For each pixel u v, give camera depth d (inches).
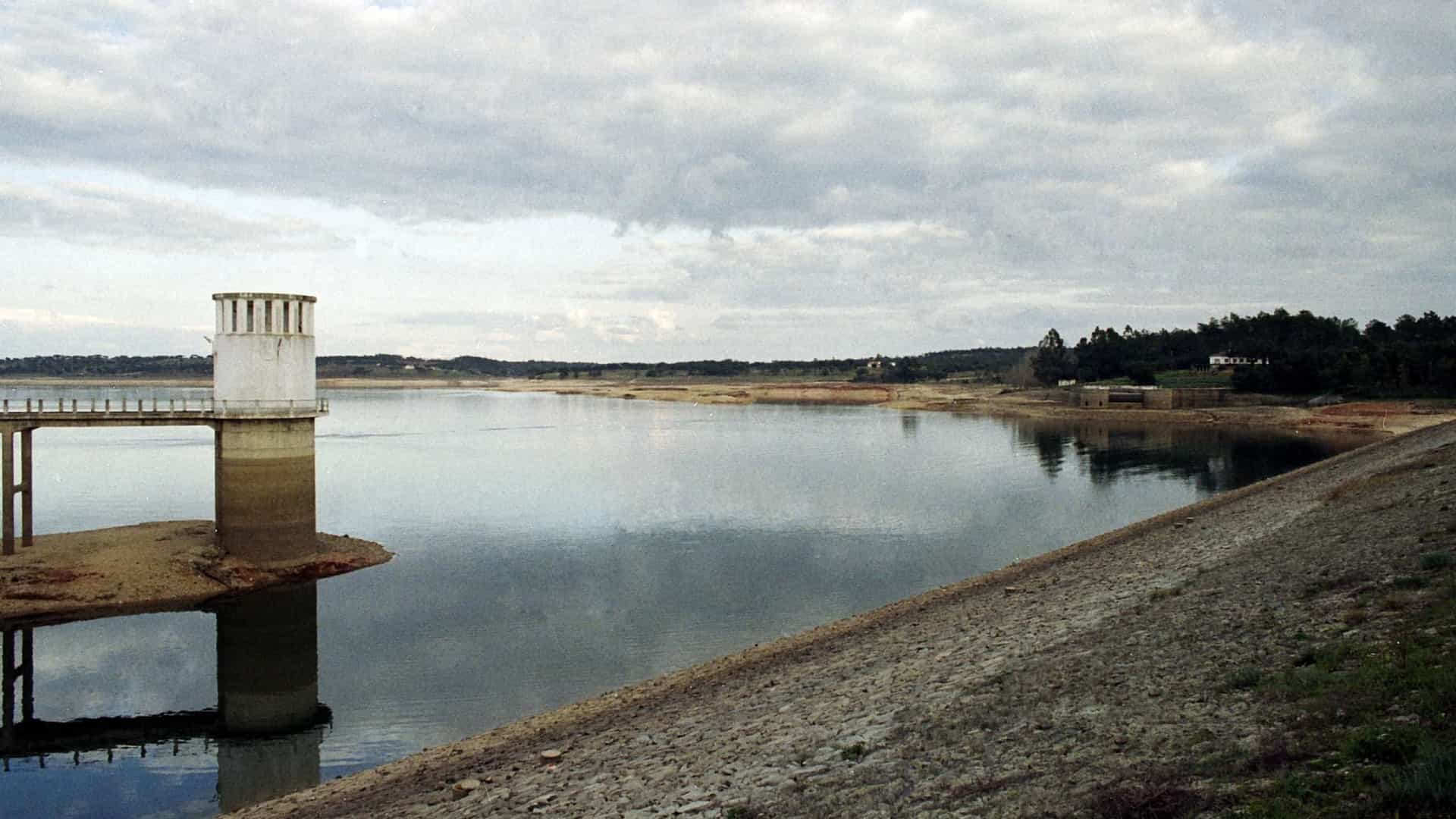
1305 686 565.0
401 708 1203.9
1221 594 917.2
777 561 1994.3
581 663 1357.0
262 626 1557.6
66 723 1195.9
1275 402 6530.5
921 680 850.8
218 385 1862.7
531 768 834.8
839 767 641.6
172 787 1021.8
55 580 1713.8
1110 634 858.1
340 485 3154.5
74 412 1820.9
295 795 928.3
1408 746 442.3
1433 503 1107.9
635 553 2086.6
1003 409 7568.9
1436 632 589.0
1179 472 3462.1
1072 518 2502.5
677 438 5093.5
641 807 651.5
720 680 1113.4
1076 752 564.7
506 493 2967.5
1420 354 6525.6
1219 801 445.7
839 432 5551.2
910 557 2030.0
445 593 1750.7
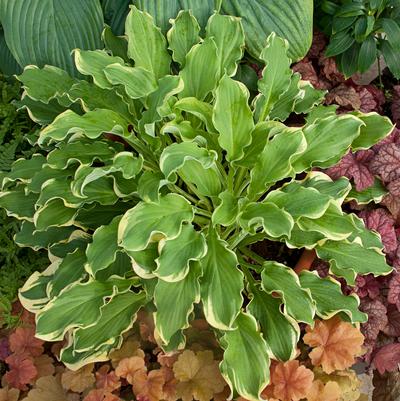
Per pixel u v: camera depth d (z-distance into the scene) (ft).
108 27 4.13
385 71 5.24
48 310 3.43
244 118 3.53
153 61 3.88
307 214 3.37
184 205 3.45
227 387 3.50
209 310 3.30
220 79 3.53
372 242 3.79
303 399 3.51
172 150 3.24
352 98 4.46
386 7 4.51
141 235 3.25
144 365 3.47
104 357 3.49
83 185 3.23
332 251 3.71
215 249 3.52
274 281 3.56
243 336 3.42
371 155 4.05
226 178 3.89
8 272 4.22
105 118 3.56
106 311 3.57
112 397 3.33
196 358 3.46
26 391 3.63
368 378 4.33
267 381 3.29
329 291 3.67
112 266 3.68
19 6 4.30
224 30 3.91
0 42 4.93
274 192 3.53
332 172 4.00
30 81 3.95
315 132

****************************************

Restate all of the data word for word and include no pictures.

For each pixel u v, give camera depth d (inches).
1305 686 565.0
401 708 1203.9
1221 594 917.2
777 561 1994.3
581 663 1357.0
262 626 1557.6
66 723 1195.9
1275 402 6530.5
921 680 850.8
218 385 1862.7
531 768 834.8
839 767 641.6
172 787 1021.8
55 580 1713.8
1110 634 858.1
340 485 3154.5
74 412 1820.9
295 795 928.3
1408 746 442.3
1433 503 1107.9
635 553 2086.6
1003 409 7568.9
1436 632 589.0
1179 472 3462.1
1072 518 2502.5
677 438 5093.5
641 807 651.5
720 680 1113.4
1076 752 564.7
506 493 2967.5
1420 354 6525.6
1219 801 445.7
839 432 5551.2
910 557 2030.0
445 593 1750.7
Per pixel u v: camera depth d (z-distance into the scene) (ft).
108 27 4.13
385 71 5.24
48 310 3.43
244 118 3.53
153 61 3.88
307 214 3.37
184 205 3.45
227 387 3.50
209 310 3.30
220 79 3.53
372 242 3.79
303 399 3.51
172 150 3.24
352 98 4.46
386 7 4.51
141 235 3.25
144 365 3.47
104 357 3.49
83 185 3.23
332 251 3.71
215 249 3.52
274 281 3.56
243 336 3.42
371 155 4.05
226 178 3.89
8 272 4.22
105 118 3.56
106 311 3.57
112 397 3.33
196 358 3.46
26 391 3.63
368 378 4.33
267 381 3.29
329 291 3.67
112 266 3.68
19 6 4.30
224 30 3.91
0 42 4.93
274 192 3.53
332 172 4.00
30 81 3.95
315 132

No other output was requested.